Moscow has accused the United States of using “suffocating measures” against Havana and has said it was mulling sending aid to Cuba.
US President Donald Trump cut off key supplies of Venezuelan oil to Cuba after ousting Venezuela’s Nicolas Maduro. He has also threatened sanctions on countries that sell oil to Cuba.
The island has long grappled with a severe fuel shortage but the US embargo has deepened the crisis.
“Putin will receive Bruno Rodriguez in the Kremlin,” the Russian leader’s spokesman, Dmitry Peskov, told reporters, including AFP.

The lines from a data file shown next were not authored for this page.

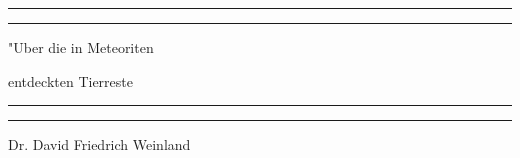 \documentclass[a4paper, 11pt, oneside]{article}
\begin{document}
\swabfamily
\renewcommand{\contentsname}{
\swabfamily{Inhaltsverzeichnis}
}
\let\origcftsecfont\cft
\let\origcftsecpagefont\cftsecpagefont
\let\origcftsecafterpnum\cftsecafterpnum
\renewcommand{\cftsecpagefont}{\swabfamily{\origcftsecpagefont}}
\renewcommand{\cftsecafterpnum}{\swabfamily{\origcftsecafterpnum}}
\let\origcftsubsecpagefont\cftsubsecpagefont
\let\origcftsubsecafterpnum\cftsubsecafterpnum
\renewcommand{\cftsubsecpagefont}{\swabfamily{\origcftsubsecpagefont}}
\renewcommand{\cftsubsecafterpnum}{\swabfamily{\origcftsubsecafterpnum}}
\let\origcftsubsubsecpagefont\cftsubsubsecpagefont
\let\origcftsubsubsecafterpnum\cftsubsubsecafterpnum
\renewcommand{\cftsubsubsecpagefont}{\swabfamily{\origcftsubsubsecpagefont}}
\renewcommand{\cftsubsubsecafterpnum}{\swabfamily{\origcftsubsubsecafterpnum}}
\begin{titlepage} %
	\centering %
	\scshape %

	
	\rule{\textwidth}{1.6pt}\vspace*{-\baselineskip}\vspace*{2pt} %
	\rule{\textwidth}{0.4pt} %
	
	\vspace{1.5\baselineskip} %
	
	{\Huge "Uber die in Meteoriten}
	
	\vspace{1.2\baselineskip}
	
	{\Huge entdeckten Tierreste}
	
	\vspace{1\baselineskip} %

	\rule{\textwidth}{0.4pt}\vspace*{-\baselineskip}\vspace{3.2pt} %
	\rule{\textwidth}{1.6pt} %
	
	\vspace{1\baselineskip} %
	
	
	{\Large Dr. David Friedrich Weinland} %
	

\end{titlepage}
\end{document}
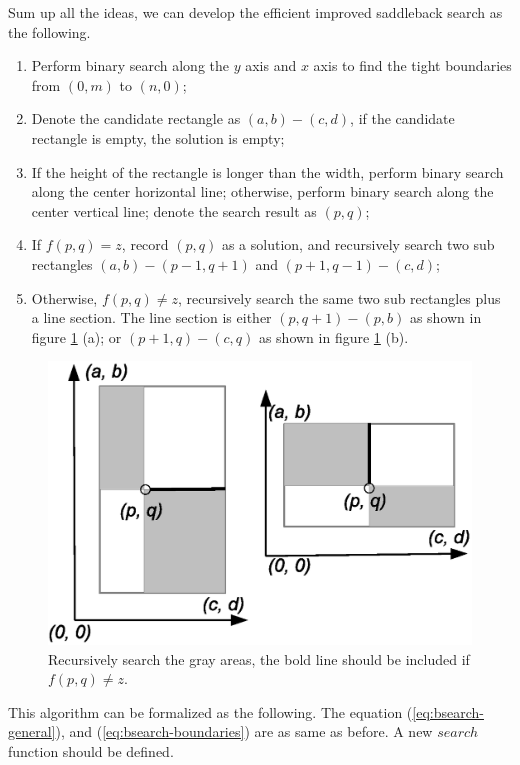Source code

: \documentclass[UTF8]{article}
\begin{document}
Sum up all the ideas, we can develop the efficient improved saddleback search as the following.

\begin{enumerate}
\item Perform binary search along the $y$ axis and $x$ axis to find the tight boundaries from $(0, m)$ to $(n, 0)$;
\item Denote the candidate rectangle as $(a, b) - (c, d)$, if the candidate rectangle is empty, the solution is empty;
\item If the height of the rectangle is longer than the width, perform binary search along the center horizontal line; otherwise, perform binary search along the center vertical line; denote the search result as $(p, q)$;
\item If $f(p, q) = z$, record $(p, q)$ as a solution, and recursively search two sub rectangles $(a, b) - (p-1, q+1)$ and
$(p+1, q-1) - (c, d)$;
\item Otherwise, $f(p, q) \neq z$, recursively search the same two sub rectangles plus a line section. The line section
is either $(p, q+1) - (p, b)$ as shown in figure \ref{fig:include-line} (a); or $(p+1, q) - (c, q)$ as shown in
figure \ref{fig:include-line} (b).
\end{enumerate}

\begin{figure}[htbp]
 \centering
 \includegraphics[scale=0.5]{img/saddleback-include-ln.eps}
 \caption{Recursively search the gray areas, the bold line should be included if $f(p, q) \neq z$.}
 \label{fig:include-line}
\end{figure}

This algorithm can be formalized as the following. The equation (\ref{eq:bsearch-general}), and (\ref{eq:bsearch-boundaries})
are as same as before. A new $search$ function should be defined.
\end{document}
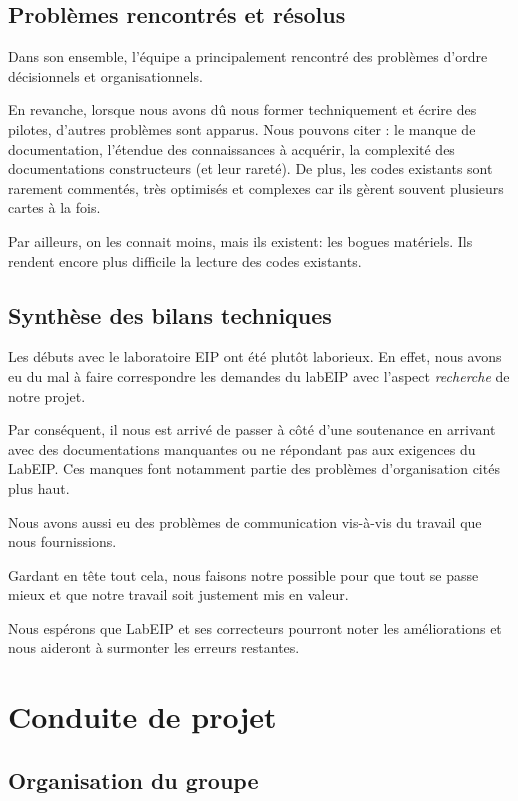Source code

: \documentclass[francais]{rtxreport}
\begin{document}
\section{Problèmes rencontrés et résolus}

Dans son ensemble, l'équipe a principalement rencontré des problèmes d'ordre
décisionnels et organisationnels.

En revanche, lorsque nous avons dû nous former techniquement et écrire des
pilotes, d'autres problèmes sont apparus. Nous pouvons citer : le manque de
documentation, l’étendue des connaissances à acquérir, la complexité des
documentations constructeurs (et leur rareté). De plus, les codes existants sont
rarement commentés, très optimisés et complexes car ils gèrent souvent
plusieurs cartes à la fois.

Par ailleurs, on les connait moins, mais ils existent: les bogues matériels.
Ils rendent encore plus difficile la lecture des codes existants.

\section{Synthèse des bilans techniques}

Les débuts avec le laboratoire EIP ont été plutôt laborieux. En effet, nous
avons eu du mal à faire correspondre les demandes du labEIP avec l'aspect
\emph{recherche} de notre projet.

Par conséquent, il nous est arrivé de passer à côté d’une soutenance en arrivant
avec des documentations manquantes ou ne répondant pas aux exigences du LabEIP.
Ces manques font notamment partie des problèmes d'organisation cités plus haut.

Nous avons aussi eu des problèmes de communication vis-à-vis du travail que nous
fournissions.

Gardant en tête tout cela, nous faisons notre possible pour que tout se passe
mieux et que notre travail soit justement mis en valeur.

Nous espérons que LabEIP et ses correcteurs pourront noter les améliorations et
nous aideront à surmonter les erreurs restantes.

\chapter{Conduite de projet}

\section{Organisation du groupe}
\end{document}

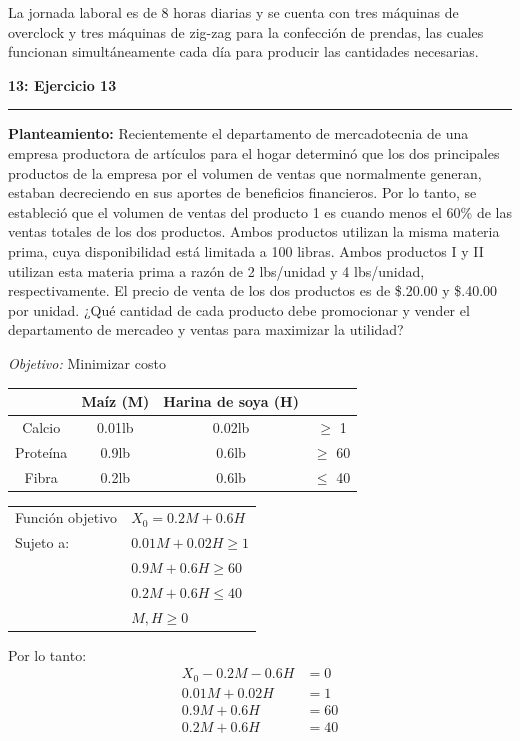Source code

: \documentclass[11pt]{article}
\newcommand\problema[2]{\vspace{.01in}\textbf{#1: #2}\vspace{.5em}\hrule\vspace{.10in}}
\newcommand\planteamiento{\vspace{.10in}\textbf{Planteamiento: }}
\newcommand\obj{\vspace{.10in}\textit{Objetivo: }}
\begin{document}
La jornada laboral es de 8 horas diarias y se cuenta con tres máquinas de overclock y tres máquinas de zig-zag para la confección de prendas, las cuales funcionan simultáneamente cada día para producir las cantidades necesarias.

\pagebreak
\problema{13}{Ejercicio 13}
\planteamiento
Recientemente el departamento de mercadotecnia de una empresa productora de artículos para el hogar determinó que los dos principales productos de la empresa por el volumen de ventas que normalmente generan, estaban decreciendo en sus aportes de beneficios financieros. Por lo tanto, se estableció que el volumen de ventas del producto 1 es cuando menos el 60\% de las ventas totales de los dos productos. Ambos productos utilizan la misma materia prima, cuya disponibilidad está limitada a 100 libras. Ambos productos I y II utilizan esta materia prima a razón de 2 lbs/unidad y 4 lbs/unidad, respectivamente. El precio de venta de los dos productos es de \$.20.00 y \$.40.00 por unidad. ¿Qué cantidad de cada producto debe promocionar y vender el departamento de mercadeo y ventas para maximizar la utilidad?


\obj Minimizar costo

\begin{tabular}{|c|c|c|c|}
\hline 
 & Maíz (M) & Harina de soya (H) &  \\ 
\hline 
Calcio & 0.01lb & 0.02lb & $\geq$ 1 \\ 
\hline 
Proteína & 0.9lb & 0.6lb & $\geq$ 60 \\ 
\hline 
Fibra & 0.2lb & 0.6lb & $\leq$ 40 \\ 
\hline 
\end{tabular}

\begin{table}[h]
\begin{tabular}{ll}
Función objetivo & $X_0 = 0.2M+0.6H$    \\
Sujeto a:        & $0.01M + 0.02H \geq 1$ \\
                 & $0.9M + 0.6H \geq 60$ \\
                 & $0.2M + 0.6H \leq 40$ \\
                 & $M,H \geq 0$    
\end{tabular}
\end{table}

Por lo tanto:
\begin{align*}
X_0 - 0.2M - 0.6H &= 0\\
0.01M + 0.02H &= 1\\
0.9M + 0.6H &= 60\\
0.2M + 0.6H &= 40
\end{align*}
\end{document}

“The Russian Federation has consistently opposed the blockade of Cuba,” Peskov said, adding: “we provide assistance to our friends.”
Cuba has been allied to Moscow since its 1960s socialist revolution, relying on the Soviet Union for economic and political support for decades.
The Kremlin maintained close ties to the Caribbean island after the USSR collapsed.
Russia’s foreign ministry spokeswoman Maria Zakharova earlier said Rodriguez was leading a Cuban delegation that is “currently in Moscow.”
Rodriguez will also hold talks with his Russian counterpart Sergei Lavrov, Zakharova said.
Putin, an ex-KGB spy, visited Cuba in 2014, meeting with the island’s revolution leader Fidel Castro, who died two years later.